Santa Ana : Homeowner Finds Solar Heating Deal Is Binding
At $1,500, Filomeno del Real thought he couldn’t pass up a new solar heating unit. The articulate, Spanish-speaking salesman told him the government would pick up the rest of the $6,000 tab and that homeowners are required to install such units.
The price would go back up to $10,000 in two days, the salesman added, and a federal law allowing solar buyers to take a tax write-off would expire this year.
So Del Real signed a contract--written in English--and installers from the Mission Viejo Solar Co. completed work by May 3. A few days later, Del Real received a notice from the finance company informing him that they were now ready to receive the first of 84 monthly installments of $128, for a total of more than $11,000.
When the 66-year-old Santa Ana resident got his son to translate the contract, he found that he had been duped. “What he was promised and what he got were two very different things,” said Becky Esparza, a member of the county Human Relations Commission, adding that 10 other Spanish-speaking Santa Ana residents filed similar complaints with her office about the firm. Attempts to reach the owners of the firm have been unsuccessful, she said.
Those 11 people also went to the Orange County district attorney’s office, said Deputy Dist. Atty. Diane Kadletz, and the case was referred to the Contractor’s State License Board, which is conducting an investigation. She said the district attorney’s office would only become involved if the board decides there were serious enough violations to warrant criminal prosecution.
CSLB regional Deputy David Phillips said the agency can cite contractors and order them to make restitution or repairs. In serious cases, the board may suspend or revoke a contractor’s license and impose a bond requirement of $15,000-$50,000 for reinstatement. “What’s effective is when you hit them in the wallet,” he said, adding that he couldn’t comment specifically on the Mission Viejo firm.
The company has since gone out of business and Del Real has found a lawyer, Sister Annette Debs of the Community Legal Assn., who is trying to have the contract rescinded. Unemployed and surviving on $530 a month from a pension and Social Security, Del Real and his family manage to scrape together the monthly payments for deposit in a trust fund pending a court decision.
“I feel like this contract is hanging over me and that I may eventually lose my house,” he said, speaking through an interpreter.

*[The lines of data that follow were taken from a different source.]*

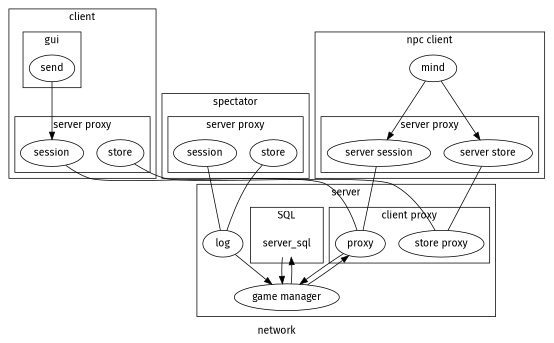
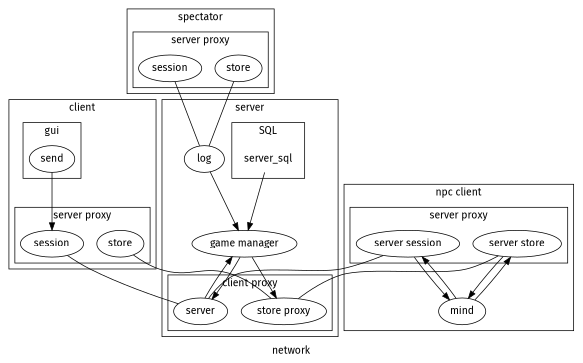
  digraph {
    fontname="Fira Sans"
    label=network
    node [fontname="Fira Sans"]
    edge [fontname="Fira Sans"]
    n1 [label=send]
    n2 [label=store]
    n3 [label=session]
    n4 [label="store proxy"]
-   n5 [label=proxy]
+   n5 [label=server]
    server_sql [shape=none]
    n7 [label="game manager"]
    n8 [label=log]
    n9 [label=store]
    n10 [label=session]
    n11 [label="server store"]
    n12 [label="server session"]
    n13 [label=mind]
    subgraph cluster_1 {
      label=client
      subgraph cluster_2 {
        label=gui
        n1
      }
      subgraph cluster_3 {
        label="server proxy"
        n2
        n3
      }
    }
    subgraph cluster_4 {
      label=server
      n7
      n8
      subgraph cluster_5 {
        label="client proxy"
        n4
        n5
      }
      subgraph cluster_6 {
        label=store
      }
      subgraph cluster_7 {
        label=SQL
        server_sql
      }
    }
    subgraph cluster_8 {
      label=spectator
      subgraph cluster_9 {
        label="server proxy"
        n9
        n10
      }
    }
    subgraph cluster_10 {
      label="npc client"
      n13
      subgraph cluster_11 {
        label="server proxy"
        n11
        n12
      }
    }
    n1 -> n3
    n2 -> n4 [dir=none]
    n3 -> n5 [dir=none]
    n5 -> n7
    server_sql -> n7
    n7 -> n5
-   n7 -> server_sql
+   n7 -> n4
    n8 -> n7
    n9 -> n8 [dir=none]
    n10 -> n8 [dir=none]
    n11 -> n4 [dir=none]
+   n11 -> n13
    n12 -> n5 [dir=none]
+   n12 -> n13
    n13 -> n11
    n13 -> n12
  }
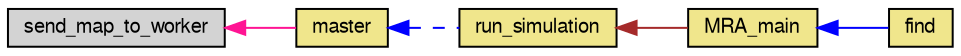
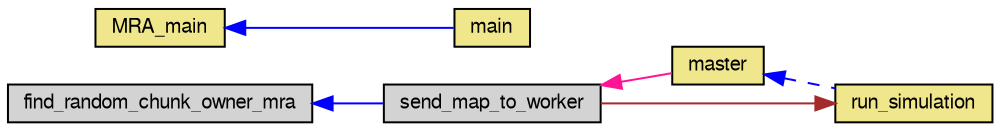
  digraph {
    rankdir=LR
    node [color=black fillcolor=khaki fontname=FreeSans fontsize=10 shape=record style=filled]
    edge [color=blue dir=back fontname=FreeSans fontsize=10 labelfontname=FreeSans labelfontsize=10 style=solid]
+   n1 [fillcolor=lightgrey fontcolor=black height=0.2 label=find_random_chunk_owner_mra width=0.4]
    n2 [fillcolor=lightgrey height=0.2 label=send_map_to_worker width=0.4]
    n3 [height=0.2 label=master width=0.4]
    n4 [height=0.2 label=run_simulation width=0.4]
    n5 [height=0.2 label=MRA_main width=0.4]
-   n6 [height=0.2 label=find width=0.4]
+   n6 [height=0.2 label=main width=0.4]
+   n1 -> n2
    n2 -> n3 [color=deeppink]
    n3 -> n4 [style=dashed]
-   n4 -> n5 [color=brown]
+   n4 -> n2 [color=brown]
    n5 -> n6
  }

Phillips said minorities, the elderly, widows and first-time home buyers are the most frequent filers among the 22,000 complaints the board receives yearly. He stressed that anyone considering hiring a contractor follow some basic guidelines--get at least three bids, call the local board office to check that the contractor is licensed and whether he has any infractions, get the entire agreement in writing and pay by check.